Contra: Many queries if you use lazy loading

Thanks.

1
hibernaterestspring-mvcspring-data-jpa
How about if (employee.getDepartment().getId() != departmentId || employee.getDepartment().getCompany().getId() != companyId) { throw ... }JB Nizet
Currently I do not have these back references from employee to department and department to company. But maybe it is time to integrate them. Thanks for the point.NoobieNoob
No, avoid bidirectional associations as much as possible, they usually cause trouble in the long run as the blur the API space and are notoriously hard to get right. Also, never let URI structures dictate your code. If ther employee identifiers are globally unique why would you make it so hard to the client to look one up (it needing to provide all those apparently unnecessary details)?Oliver Drotbohm
Oliver, Thanks. I want to deliver the employee information only if the one who queries and the target employee are in the same company. So finding the target is simply: employeeRepository.findOne(employeeId). But what is a good way to check if the companies are the same? Note that there is department between company and employee and no bidirectional references. I thought I could use the company id in URI then.NoobieNoob

1 Answers

0
votes

Just reading through the questions and comments, a few points:

  • Taking JB Nizet's suggestion more broadly, I think the idea is to use the most straightforward lookup available, and then validate. The validations protect your data from unauthorized access, and also ensure that relational query semantics hold. i.e. the user would not expect an employee record to be returned if it were not in the specified department; nor if the department were not valid inside the specified company.

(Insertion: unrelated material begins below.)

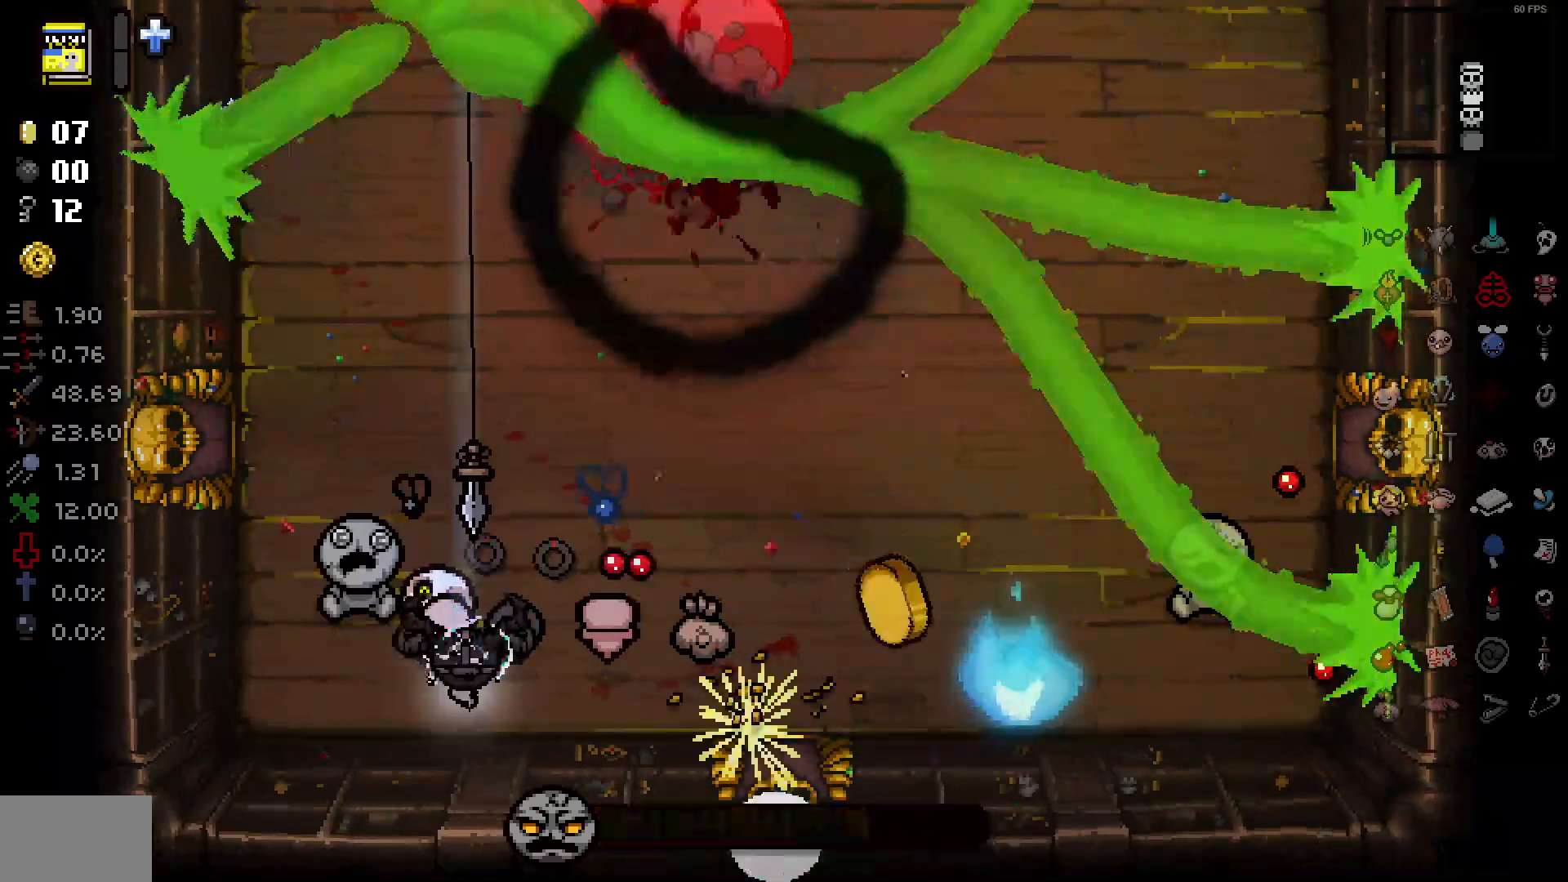
{"buttons": [], "left_stick": "down-left", "right_stick": "up", "events": [[283, "R1", "down"], [333, "R1", "up"], [500, "left_stick", "down-left"]]}
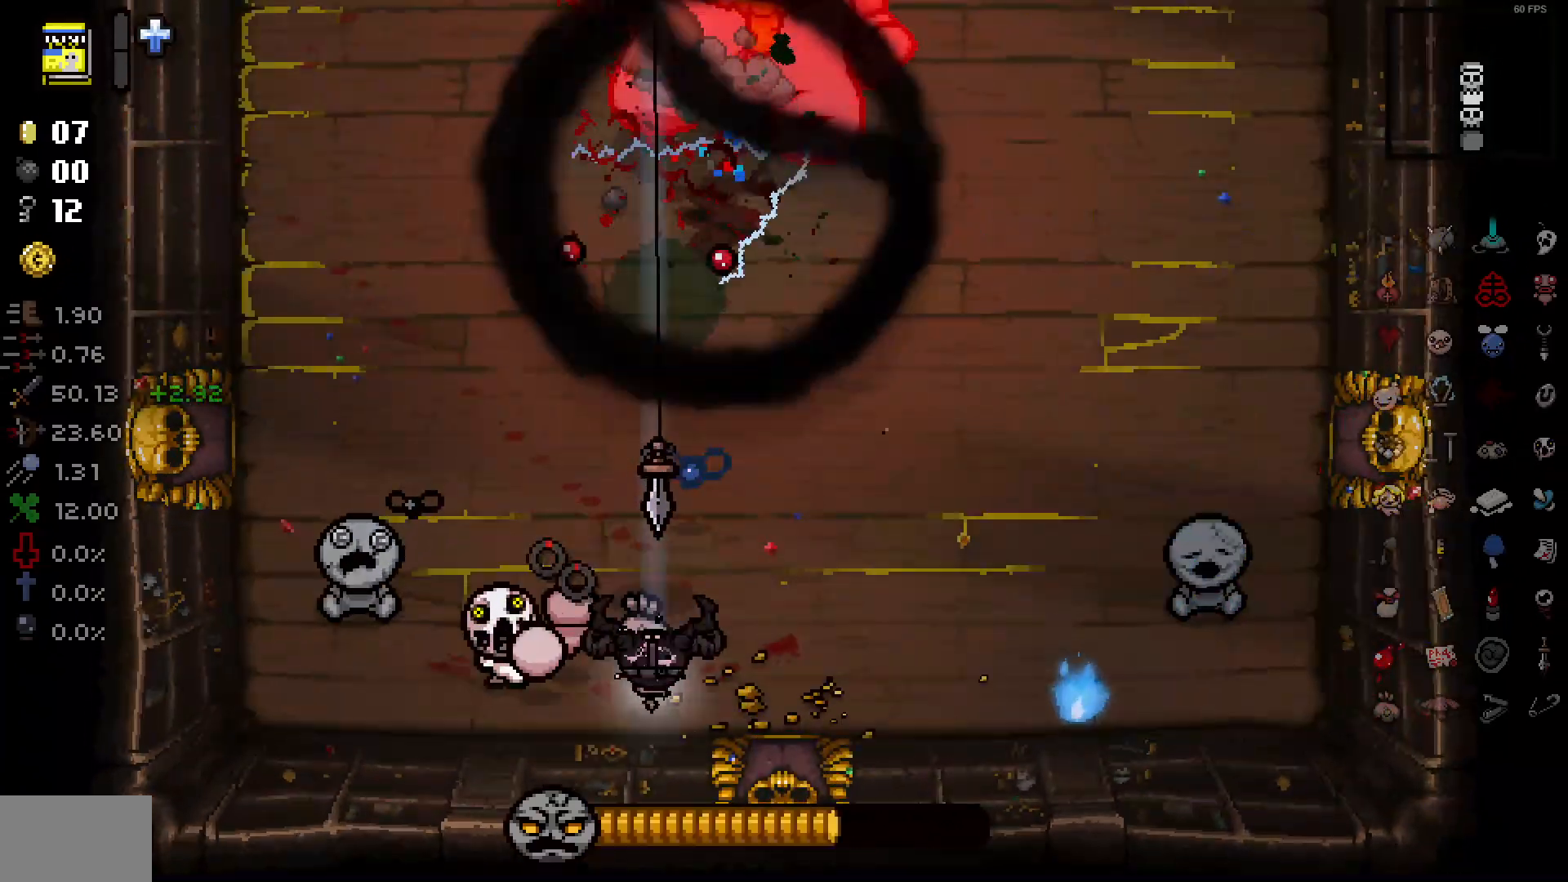
{"buttons": [], "left_stick": "down", "right_stick": "up-right"}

    So it makes sense (in your implementation, not necessarily in the API) to provide an easy way to get the department for an employee, and the company for the department, so you can perform these validations. Alternatively, each container can have a hashed collection of contained IDs, so you can easily determine if a given employee ID is within the department.employees collection, and same with department in company.departments.

  • It's not unusual, and it's often helpful, to have nested collections like this. Relational Endpoints is one name for this API design pattern. But I agree with Oliver Gierke that you should provide users a direct path to a known entity. Different ways to factor this into your design:

    • You can keep the nested resources, and add canonical /departments and /employees collections. In results returned from the nested resources, you can include a canonical link, as the pattern suggests. So GET /companies/123/departments/456/employees/789 could return a representation of employee, along with a canonical link (in the header or body, depending on your wire format) to /employees/789, and the client can use this for subsequent access to the employee record.
    • Taking this a step further, you could decide only to support one level of nesting. So GET /companies/{companyId}/departments returns a collection of hyperlinks to departments within the company; where each hyperlink is to the canonical URL, e.g. /departments/456. No need for further levels of nesting, because employees, and everything else you need to know about the department, are available through the canonical resource.